Again, we do see this pattern occur even here! But, it looks like we have a time decrease, doesn't it? Our scripted model actually is a decent chunk faster in some cases:
We see it specifically packing the punch when there was a batch size of 1. Otherwise no matter the context manager used, it always added in a few hundredth's of a second of time.
But when does the loss of value happen? Let's find out.
We'll run a fresh set of benchmarks, examining the batch size from 1 to 8:
for i in range(1,9):
ranges[i] = 100
batches = [torch.rand(i, 3, 224, 224) for i in range(1,9)]

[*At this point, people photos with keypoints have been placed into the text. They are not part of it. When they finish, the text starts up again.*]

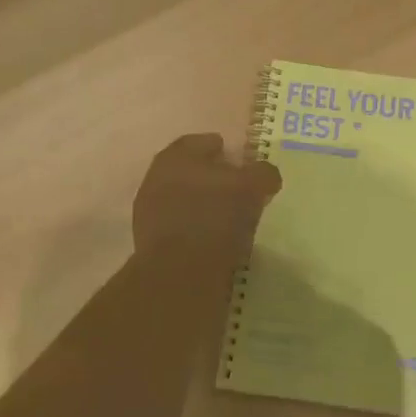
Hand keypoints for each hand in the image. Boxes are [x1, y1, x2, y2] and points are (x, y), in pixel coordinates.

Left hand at [132, 133, 281, 261]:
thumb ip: (262, 174)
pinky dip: (197, 229)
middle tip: (238, 189)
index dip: (223, 149)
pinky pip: (180, 227)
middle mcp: (156, 178)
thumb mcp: (252, 188)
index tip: (241, 162)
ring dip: (203, 205)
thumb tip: (266, 174)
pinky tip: (215, 239)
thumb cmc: (215, 217)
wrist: (180, 273)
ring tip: (230, 218)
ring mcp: (149, 212)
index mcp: (176, 156)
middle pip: (189, 171)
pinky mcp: (150, 243)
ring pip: (183, 199)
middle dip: (212, 178)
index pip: (201, 142)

for i in range(len(batches)):
batches[i] = batches[i].cuda()
results = benchmark_modes()
Next, we'll plot a chart of batch_size
x time (ms)
, looking at the distribution based on each kind:
import numpy as np
import pandas as pd
import matplotlib.pyplot as plt
df = pd.DataFrame(results)
df.columns = 'mode', 'Batch Size', 'model_type', 'Time (ms)', 'memory_used'
fig, ax = plt.subplots()
i = 0
colors = "b","g",'r','c','m','y'
for (key, grp) in df.groupby(['mode']):
for (key2, grp2) in grp.groupby(["model_type"]):
ax = grp2.plot(ax=ax, kind='scatter', x='Batch Size', y='Time (ms)', label=f'{key2}, {key}', c=colors[i])
i += 1
plt.legend(loc='best')
plt.show()
We see that for a single item and two, it's extremely important to use the right context manager, but as we increase our batch size it matters less and less until we hit 8.
For morbid curiosity, I decided to check how 8 to 16 might look, and here's those results:
for i in range(8,16):
ranges[i] = 100
batches = [torch.rand(i, 3, 224, 224) for i in range(8,16)]

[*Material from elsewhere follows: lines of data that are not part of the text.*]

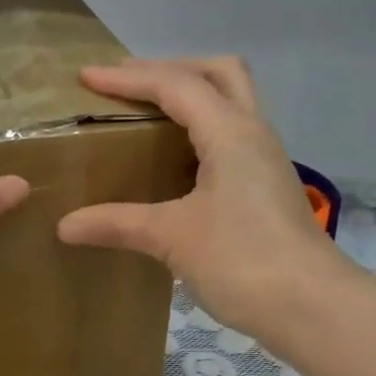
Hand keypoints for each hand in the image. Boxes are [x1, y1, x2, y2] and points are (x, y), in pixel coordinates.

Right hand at [57, 58, 354, 347]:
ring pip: (231, 102)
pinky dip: (200, 130)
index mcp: (231, 133)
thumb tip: (64, 226)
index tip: (85, 76)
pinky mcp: (266, 187)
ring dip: (191, 96)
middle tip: (128, 86)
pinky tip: (174, 160)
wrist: (311, 306)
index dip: (128, 78)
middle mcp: (253, 133)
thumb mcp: (172, 238)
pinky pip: (231, 136)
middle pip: (219, 74)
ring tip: (147, 114)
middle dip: (171, 69)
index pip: (176, 85)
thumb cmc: (242, 260)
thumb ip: (117, 224)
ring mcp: (265, 160)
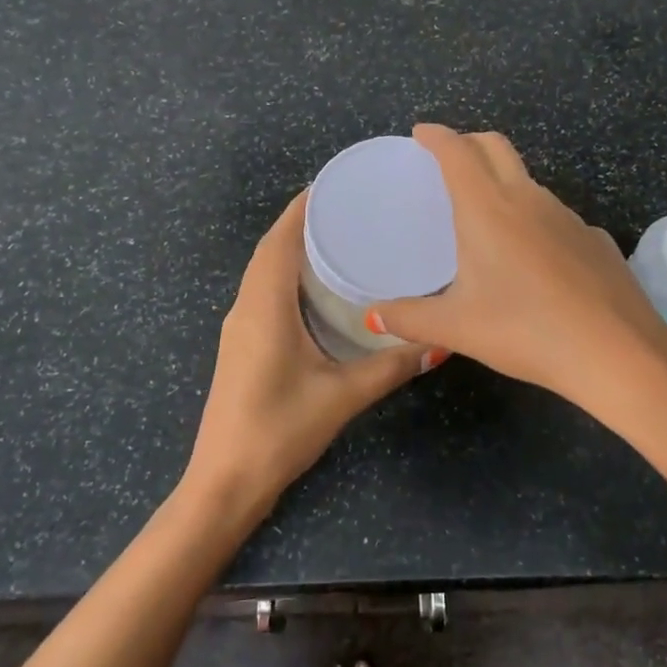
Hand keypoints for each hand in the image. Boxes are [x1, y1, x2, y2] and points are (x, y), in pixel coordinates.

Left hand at [186, 191, 439, 516]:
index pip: (279, 240)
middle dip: (303, 222)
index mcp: (264, 306)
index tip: (336, 184)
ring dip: (294, 248)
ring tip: (340, 238)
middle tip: (350, 208)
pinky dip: (288, 276)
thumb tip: (440, 342)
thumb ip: (391, 366)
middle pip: (271, 249)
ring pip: (265, 271)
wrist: (225, 482)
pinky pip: (265, 292)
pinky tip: (319, 288)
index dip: (303, 207)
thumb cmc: (279, 431)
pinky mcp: (243, 345)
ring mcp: (240, 327)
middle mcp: (246, 307)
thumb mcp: (342, 396)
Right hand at [368, 125, 666, 416]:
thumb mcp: (457, 328)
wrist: (617, 352)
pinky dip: (535, 219)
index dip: (437, 136)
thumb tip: (372, 317)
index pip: (457, 152)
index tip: (421, 132)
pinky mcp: (596, 239)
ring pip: (529, 181)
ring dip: (503, 181)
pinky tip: (535, 258)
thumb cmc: (525, 330)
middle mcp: (528, 200)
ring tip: (487, 214)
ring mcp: (568, 217)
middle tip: (449, 157)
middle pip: (496, 147)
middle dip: (469, 142)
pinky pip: (556, 216)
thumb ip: (409, 318)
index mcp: (487, 209)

for i in range(len(batches)):
batches[i] = batches[i].cuda()
results = benchmark_modes()
import numpy as np
import pandas as pd
import matplotlib.pyplot as plt
df = pd.DataFrame(results)
df.columns = 'mode', 'Batch Size', 'model_type', 'Time (ms)', 'memory_used'
fig, ax = plt.subplots()
i = 0
colors = "b","g",'r','c','m','y'
for (key, grp) in df.groupby(['mode']):
for (key2, grp2) in grp.groupby(["model_type"]):
ax = grp2.plot(ax=ax, kind='scatter', x='Batch Size', y='Time (ms)', label=f'{key2}, {key}', c=colors[i])
i += 1
plt.legend(loc='best')
plt.show()
We find yet again that the distribution between the different modes is ~ <.1 milliseconds.

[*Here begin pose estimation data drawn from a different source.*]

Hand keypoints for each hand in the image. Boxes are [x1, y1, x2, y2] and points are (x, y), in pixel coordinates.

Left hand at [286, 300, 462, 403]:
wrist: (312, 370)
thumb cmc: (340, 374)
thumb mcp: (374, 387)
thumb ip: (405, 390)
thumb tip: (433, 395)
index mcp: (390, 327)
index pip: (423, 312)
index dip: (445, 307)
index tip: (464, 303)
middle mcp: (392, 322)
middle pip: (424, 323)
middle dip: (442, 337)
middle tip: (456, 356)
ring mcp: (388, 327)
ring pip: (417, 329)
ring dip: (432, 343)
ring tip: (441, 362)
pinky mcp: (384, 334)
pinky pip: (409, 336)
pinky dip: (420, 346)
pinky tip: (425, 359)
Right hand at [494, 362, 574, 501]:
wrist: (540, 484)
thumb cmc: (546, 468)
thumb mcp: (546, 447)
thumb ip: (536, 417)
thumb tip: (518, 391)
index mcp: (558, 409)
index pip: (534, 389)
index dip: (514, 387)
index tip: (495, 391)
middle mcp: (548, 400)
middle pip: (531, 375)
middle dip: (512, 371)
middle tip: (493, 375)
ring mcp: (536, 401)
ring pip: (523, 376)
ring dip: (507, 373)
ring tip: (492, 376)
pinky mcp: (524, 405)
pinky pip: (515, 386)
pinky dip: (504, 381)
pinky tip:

We see a different story on CPU, where the difference of running no_grad
or inference_mode
matters much more, (which we'd expect), and inference_mode
on occasion being slightly faster than no_grad
.
What to take away from this?
The takeaway from this experiment is that unless you're dealing with smaller batch sizes (such as single image inference), the context manager you use and whether to use a scripted model could be negligible when it comes to the gains in performance on a GPU. The cost of evaluating the model exceeded the performance gain of not tracking the operations as the batch size increases.
I'd think this also could matter more once a bigger model is involved, as there's even more calculations and the time sink would increase.